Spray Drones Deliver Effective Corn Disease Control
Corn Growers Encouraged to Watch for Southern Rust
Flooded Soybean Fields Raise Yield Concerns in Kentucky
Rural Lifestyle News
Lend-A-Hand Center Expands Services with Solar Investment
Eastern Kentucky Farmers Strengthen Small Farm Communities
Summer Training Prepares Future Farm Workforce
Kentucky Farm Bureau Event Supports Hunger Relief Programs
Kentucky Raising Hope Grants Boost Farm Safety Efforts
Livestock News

-*-

» ASSIGNMENT
Copy every item above word for word, in the same order.

» RESPONSE
Spray Drones Deliver Effective Corn Disease Control
Corn Growers Encouraged to Watch for Southern Rust
Flooded Soybean Fields Raise Yield Concerns in Kentucky
Rural Lifestyle News
Lend-A-Hand Center Expands Services with Solar Investment
Eastern Kentucky Farmers Strengthen Small Farm Communities
Summer Training Prepares Future Farm Workforce
Kentucky Farm Bureau Event Supports Hunger Relief Programs
Kentucky Raising Hope Grants Boost Farm Safety Efforts
Livestock News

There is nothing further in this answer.